Stored items:

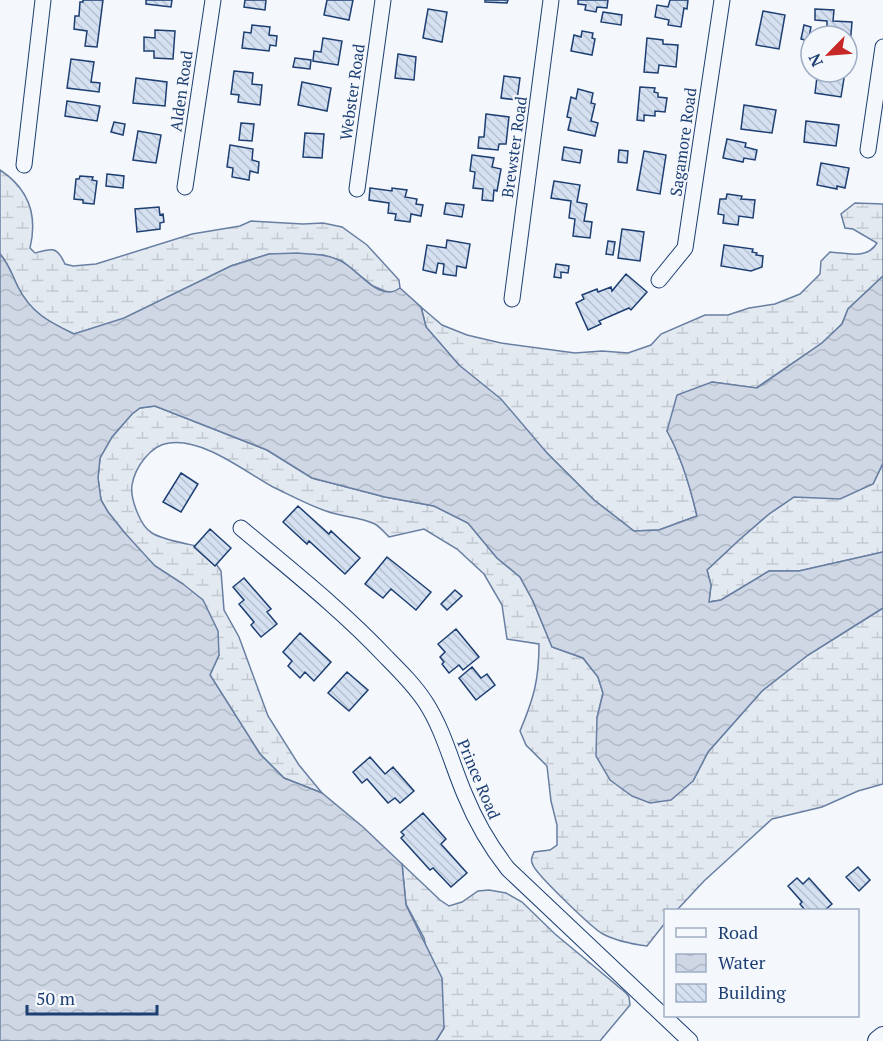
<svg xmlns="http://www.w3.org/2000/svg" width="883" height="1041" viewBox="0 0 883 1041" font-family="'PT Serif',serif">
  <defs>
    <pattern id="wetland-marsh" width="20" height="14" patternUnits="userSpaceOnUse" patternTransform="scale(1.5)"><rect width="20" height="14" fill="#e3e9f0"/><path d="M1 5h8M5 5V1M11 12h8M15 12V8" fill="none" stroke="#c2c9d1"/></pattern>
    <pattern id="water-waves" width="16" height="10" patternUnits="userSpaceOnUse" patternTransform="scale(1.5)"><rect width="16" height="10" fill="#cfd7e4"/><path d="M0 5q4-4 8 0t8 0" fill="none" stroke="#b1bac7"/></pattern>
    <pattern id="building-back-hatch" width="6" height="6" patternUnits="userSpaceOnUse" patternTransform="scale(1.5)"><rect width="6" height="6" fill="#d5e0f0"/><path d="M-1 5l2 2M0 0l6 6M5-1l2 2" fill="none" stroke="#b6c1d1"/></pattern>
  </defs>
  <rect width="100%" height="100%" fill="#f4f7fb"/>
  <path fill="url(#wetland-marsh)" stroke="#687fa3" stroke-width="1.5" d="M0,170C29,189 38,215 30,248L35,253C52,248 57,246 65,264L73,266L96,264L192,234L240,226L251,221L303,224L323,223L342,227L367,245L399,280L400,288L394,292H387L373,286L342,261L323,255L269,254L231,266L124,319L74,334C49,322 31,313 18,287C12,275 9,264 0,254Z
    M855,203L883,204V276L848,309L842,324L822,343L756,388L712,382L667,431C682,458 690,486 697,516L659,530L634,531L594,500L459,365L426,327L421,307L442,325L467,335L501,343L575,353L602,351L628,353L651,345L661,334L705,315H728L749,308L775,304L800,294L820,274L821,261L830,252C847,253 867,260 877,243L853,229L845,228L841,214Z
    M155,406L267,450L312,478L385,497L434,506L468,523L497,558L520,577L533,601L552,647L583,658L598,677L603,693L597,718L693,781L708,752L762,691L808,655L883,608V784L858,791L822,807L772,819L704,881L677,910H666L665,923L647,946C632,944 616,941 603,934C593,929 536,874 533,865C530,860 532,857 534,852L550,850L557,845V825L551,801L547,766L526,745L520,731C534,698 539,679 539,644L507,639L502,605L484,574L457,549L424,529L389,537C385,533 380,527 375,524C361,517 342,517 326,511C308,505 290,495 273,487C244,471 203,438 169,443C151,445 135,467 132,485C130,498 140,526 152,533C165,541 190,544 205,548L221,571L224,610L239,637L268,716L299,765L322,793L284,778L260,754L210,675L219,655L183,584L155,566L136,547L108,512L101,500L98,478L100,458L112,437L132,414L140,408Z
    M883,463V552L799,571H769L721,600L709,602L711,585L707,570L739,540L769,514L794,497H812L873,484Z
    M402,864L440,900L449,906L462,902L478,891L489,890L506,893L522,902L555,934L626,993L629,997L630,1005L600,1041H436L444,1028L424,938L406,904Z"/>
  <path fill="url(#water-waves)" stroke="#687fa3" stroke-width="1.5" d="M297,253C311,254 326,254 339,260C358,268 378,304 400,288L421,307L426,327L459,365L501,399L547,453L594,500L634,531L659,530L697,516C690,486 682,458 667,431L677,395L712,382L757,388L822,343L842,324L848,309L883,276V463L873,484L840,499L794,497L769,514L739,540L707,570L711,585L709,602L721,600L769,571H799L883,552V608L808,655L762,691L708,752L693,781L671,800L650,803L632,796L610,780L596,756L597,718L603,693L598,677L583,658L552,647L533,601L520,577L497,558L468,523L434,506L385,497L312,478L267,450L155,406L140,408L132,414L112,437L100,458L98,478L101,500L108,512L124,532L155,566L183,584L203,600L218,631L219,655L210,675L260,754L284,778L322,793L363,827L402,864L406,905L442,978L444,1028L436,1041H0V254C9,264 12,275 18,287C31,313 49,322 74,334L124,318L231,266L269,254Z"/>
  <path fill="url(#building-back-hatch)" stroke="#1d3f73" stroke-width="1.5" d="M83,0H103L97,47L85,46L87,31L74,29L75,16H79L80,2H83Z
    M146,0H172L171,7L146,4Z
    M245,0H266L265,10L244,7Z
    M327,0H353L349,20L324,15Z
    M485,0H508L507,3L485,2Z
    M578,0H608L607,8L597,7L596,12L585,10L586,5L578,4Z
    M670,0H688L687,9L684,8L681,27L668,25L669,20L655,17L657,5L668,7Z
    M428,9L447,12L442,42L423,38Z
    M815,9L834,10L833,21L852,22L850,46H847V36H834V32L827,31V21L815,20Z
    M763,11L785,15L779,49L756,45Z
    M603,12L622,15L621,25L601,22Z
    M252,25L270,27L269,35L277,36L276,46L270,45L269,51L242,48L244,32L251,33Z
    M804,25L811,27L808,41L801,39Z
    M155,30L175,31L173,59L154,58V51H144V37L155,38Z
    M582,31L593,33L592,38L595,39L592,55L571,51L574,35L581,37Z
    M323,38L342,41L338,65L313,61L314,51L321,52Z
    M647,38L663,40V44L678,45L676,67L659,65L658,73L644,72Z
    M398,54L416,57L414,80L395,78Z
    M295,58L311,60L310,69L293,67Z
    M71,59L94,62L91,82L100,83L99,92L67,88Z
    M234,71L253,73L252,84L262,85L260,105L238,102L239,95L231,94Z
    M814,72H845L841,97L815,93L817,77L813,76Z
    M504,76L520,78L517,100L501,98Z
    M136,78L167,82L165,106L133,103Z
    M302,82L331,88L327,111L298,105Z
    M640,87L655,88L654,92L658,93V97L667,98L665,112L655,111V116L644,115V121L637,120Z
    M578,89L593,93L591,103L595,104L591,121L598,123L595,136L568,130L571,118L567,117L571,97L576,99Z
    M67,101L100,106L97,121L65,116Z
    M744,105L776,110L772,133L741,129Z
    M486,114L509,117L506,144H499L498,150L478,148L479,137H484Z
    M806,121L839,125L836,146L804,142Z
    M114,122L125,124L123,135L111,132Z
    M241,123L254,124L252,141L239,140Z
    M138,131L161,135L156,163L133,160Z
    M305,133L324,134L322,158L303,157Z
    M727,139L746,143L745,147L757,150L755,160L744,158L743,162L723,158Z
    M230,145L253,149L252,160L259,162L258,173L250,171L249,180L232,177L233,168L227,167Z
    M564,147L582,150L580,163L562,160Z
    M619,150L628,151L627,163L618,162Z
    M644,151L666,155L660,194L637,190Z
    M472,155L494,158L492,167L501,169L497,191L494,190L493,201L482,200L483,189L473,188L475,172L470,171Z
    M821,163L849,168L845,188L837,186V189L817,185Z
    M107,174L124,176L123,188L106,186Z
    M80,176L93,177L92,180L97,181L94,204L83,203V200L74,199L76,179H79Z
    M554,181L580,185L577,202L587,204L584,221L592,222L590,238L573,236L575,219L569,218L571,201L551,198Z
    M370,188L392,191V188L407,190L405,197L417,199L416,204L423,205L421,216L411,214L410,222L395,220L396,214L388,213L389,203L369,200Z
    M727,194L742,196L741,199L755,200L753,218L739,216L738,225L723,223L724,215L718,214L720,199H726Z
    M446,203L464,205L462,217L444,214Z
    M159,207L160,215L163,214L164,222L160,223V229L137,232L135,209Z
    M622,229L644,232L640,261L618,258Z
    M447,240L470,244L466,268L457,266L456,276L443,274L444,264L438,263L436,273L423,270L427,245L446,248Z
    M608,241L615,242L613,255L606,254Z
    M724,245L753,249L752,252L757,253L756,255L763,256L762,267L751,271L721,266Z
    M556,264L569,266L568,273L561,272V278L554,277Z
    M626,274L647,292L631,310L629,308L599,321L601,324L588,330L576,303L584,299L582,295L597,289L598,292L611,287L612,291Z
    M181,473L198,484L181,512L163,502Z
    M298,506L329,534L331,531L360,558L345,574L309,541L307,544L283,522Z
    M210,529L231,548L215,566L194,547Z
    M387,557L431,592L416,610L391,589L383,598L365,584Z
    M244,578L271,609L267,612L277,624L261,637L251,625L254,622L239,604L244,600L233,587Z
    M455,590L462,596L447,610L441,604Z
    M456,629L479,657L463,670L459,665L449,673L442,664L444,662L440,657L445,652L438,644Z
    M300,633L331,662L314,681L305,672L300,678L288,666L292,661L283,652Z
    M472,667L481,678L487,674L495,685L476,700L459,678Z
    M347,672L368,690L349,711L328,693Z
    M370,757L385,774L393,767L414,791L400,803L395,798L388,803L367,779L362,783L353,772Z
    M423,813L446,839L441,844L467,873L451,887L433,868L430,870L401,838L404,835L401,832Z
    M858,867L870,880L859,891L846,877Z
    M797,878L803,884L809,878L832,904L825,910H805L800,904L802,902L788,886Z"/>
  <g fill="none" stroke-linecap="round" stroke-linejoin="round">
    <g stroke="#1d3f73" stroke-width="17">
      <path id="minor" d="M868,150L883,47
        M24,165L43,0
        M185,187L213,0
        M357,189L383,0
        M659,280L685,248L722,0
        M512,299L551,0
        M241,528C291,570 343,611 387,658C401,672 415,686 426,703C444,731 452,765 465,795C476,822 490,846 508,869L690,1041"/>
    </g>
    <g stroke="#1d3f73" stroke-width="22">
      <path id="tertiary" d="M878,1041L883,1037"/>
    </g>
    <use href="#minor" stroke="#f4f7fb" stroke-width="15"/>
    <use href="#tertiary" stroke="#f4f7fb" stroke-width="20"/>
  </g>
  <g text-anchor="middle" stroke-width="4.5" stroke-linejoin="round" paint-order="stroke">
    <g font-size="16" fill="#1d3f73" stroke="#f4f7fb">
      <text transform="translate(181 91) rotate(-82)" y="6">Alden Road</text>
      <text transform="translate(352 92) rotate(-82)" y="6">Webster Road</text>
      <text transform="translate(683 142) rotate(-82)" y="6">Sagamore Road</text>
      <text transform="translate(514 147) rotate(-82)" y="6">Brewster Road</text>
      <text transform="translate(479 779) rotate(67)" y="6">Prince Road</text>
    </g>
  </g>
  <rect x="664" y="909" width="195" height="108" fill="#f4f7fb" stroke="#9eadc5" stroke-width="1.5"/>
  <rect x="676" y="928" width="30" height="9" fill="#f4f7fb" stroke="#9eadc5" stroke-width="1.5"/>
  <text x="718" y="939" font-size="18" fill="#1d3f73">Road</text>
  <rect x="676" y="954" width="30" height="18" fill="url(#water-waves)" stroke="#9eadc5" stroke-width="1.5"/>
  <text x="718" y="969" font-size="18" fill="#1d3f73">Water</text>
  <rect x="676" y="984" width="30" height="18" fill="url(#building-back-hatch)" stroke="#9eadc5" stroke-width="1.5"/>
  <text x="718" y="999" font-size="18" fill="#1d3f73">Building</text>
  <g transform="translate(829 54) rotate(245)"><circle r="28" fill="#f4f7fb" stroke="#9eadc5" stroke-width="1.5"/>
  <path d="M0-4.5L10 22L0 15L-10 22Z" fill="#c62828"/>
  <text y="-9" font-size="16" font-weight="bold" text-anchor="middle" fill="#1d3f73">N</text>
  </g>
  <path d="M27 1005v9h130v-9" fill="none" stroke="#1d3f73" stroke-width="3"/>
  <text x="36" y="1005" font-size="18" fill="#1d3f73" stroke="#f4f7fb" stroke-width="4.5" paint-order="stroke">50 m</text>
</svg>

• **Requirement**
Reproduce, character for character, only the lines of the preceding data that start at the line with "M858,867L870,880L859,891L846,877Z" and end at the line with "M185,187L213,0", both included.

• **Solution to the problem**
    M858,867L870,880L859,891L846,877Z
    M797,878L803,884L809,878L832,904L825,910H805L800,904L802,902L788,886Z"/>
  <g fill="none" stroke-linecap="round" stroke-linejoin="round">
    <g stroke="#1d3f73" stroke-width="17">
      <path id="minor" d="M868,150L883,47
        M24,165L43,0
        M185,187L213,0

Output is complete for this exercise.